One who doesn’t love their child. A narcissistic one, who only cares about herself.

A mother cannot love her child and ignore their pain, especially pain they caused. A mother cannot love her child and repeatedly state she doesn’t care about their health. A mother doesn’t love her child when she hears they are suicidal and ignore them for weeks. That cannot be normal behaviour. That cannot be love. The pain that causes is excruciating, but also proof of her words- she doesn’t care. Maybe now she is finally being honest. She doesn’t value me, will never be there for me. She likes boasting about my achievements to others, but she probably couldn’t name the subjects I got my degrees in. She just wants the photos on the wall to show off to the neighbours. Her response to my telling her of an achievement was ‘oh’, and when I dared to complain this was hurtful, she flew into a rage telling me I hadn’t given her enough time to say anything, despite the long silence I left after her pitiful ‘oh’. Yet Im sure the neighbours heard about that, so she could enjoy some attention. She turned up at my door months after I told her I was suicidal, and hadn’t returned her few missed calls. I wasn’t in. She didn’t call to see if I would be in, didn’t call when she got there, and didn’t call to say she had been there. I found out from my neighbour a few days later who said she was worried. Worried enough to tell him, but not worried enough to call me.

I could go on, and on, and on with many examples. But they all add up to the same thing- she doesn’t love me. Narcissistic mothers do not love their children, they see them as tools they can use to get attention for themselves. A source of supply, but also a source of competition for them where achievements are dismissed but boasted about to others. I am tired of seeking approval where none will ever come. I am tired of visiting and coming home to have a nap because my energy has been drained from her take, take, take. I am tired of hearing about all the people who treat her badly and asked to provide solutions that are immediately dismissed before the sentence is finished. I am tired of never being listened to, but expected to listen to bitterness, of how terrible my sister is, how terrible my grandad is, how terrible my uncle is. I am tired of her refusing to accept any responsibly for her life, for the pain she has caused, for the lack of remorse she exhibits.
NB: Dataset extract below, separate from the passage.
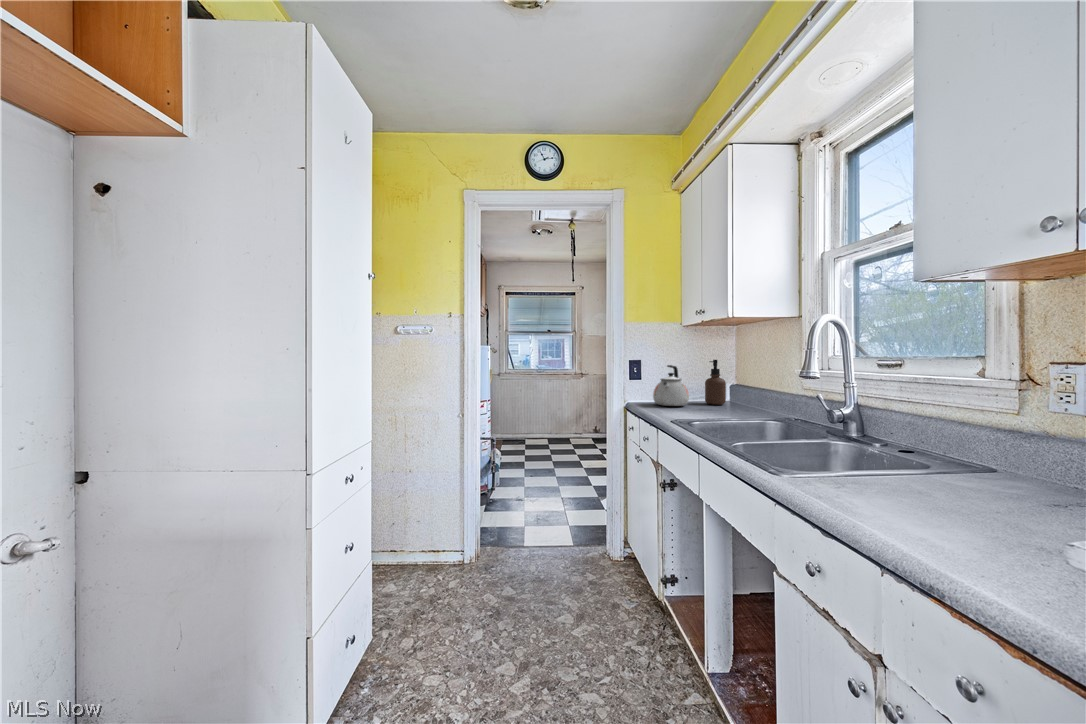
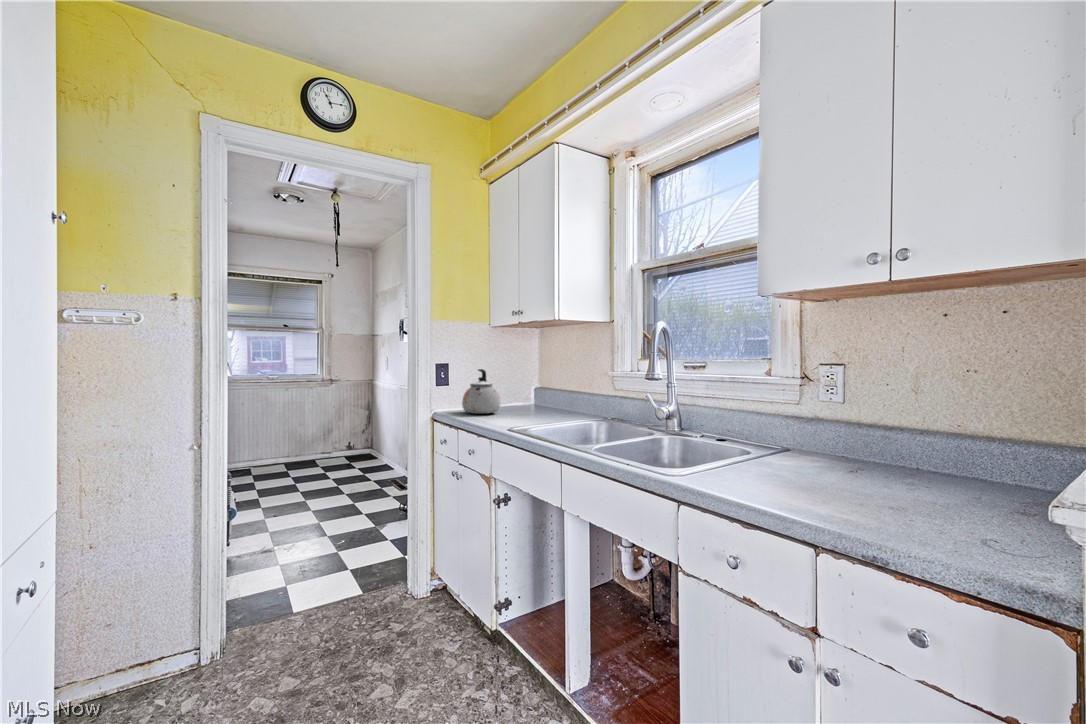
soap dispenser: present [705,360,726,405] -> none [511,363,531,410]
I walked away. It’s been eight months. It was Christmas eve, when she unleashed her last bile filled attack. I’ve heard from other family members how upset she is, but she’s never picked up the phone, never made any effort to make things up. Society puts pressure on people to maintain the mother-daughter relationship, for abstracts notions of family and ‘she gave you life’. She did, but she also did her best to make it as miserable, lonely, unsafe and damaging as she could. And then blamed me for being upset by her actions. It’s difficult to walk away, but also the right thing to do. I owe myself some self care and self love, and to fill my life with love that was never shown to me. I deserve kindness, respect, love, and support, and she has proven she will not provide that. Ive learnt to mourn the mother I never had, the one I deserved, and accepting the one I had, and drawing a boundary between her life and mine. I feel lighter, less stressed, and have more energy. I have good days and bad days, when I’m floored by memories and an overwhelming sadness. Her silence wants to imply I’m not worth the effort, I’m not good enough to want as a daughter, and not worth any apologies.

I refuse to accept that, because I am not worthless. I never have been. And I will heal, day by day.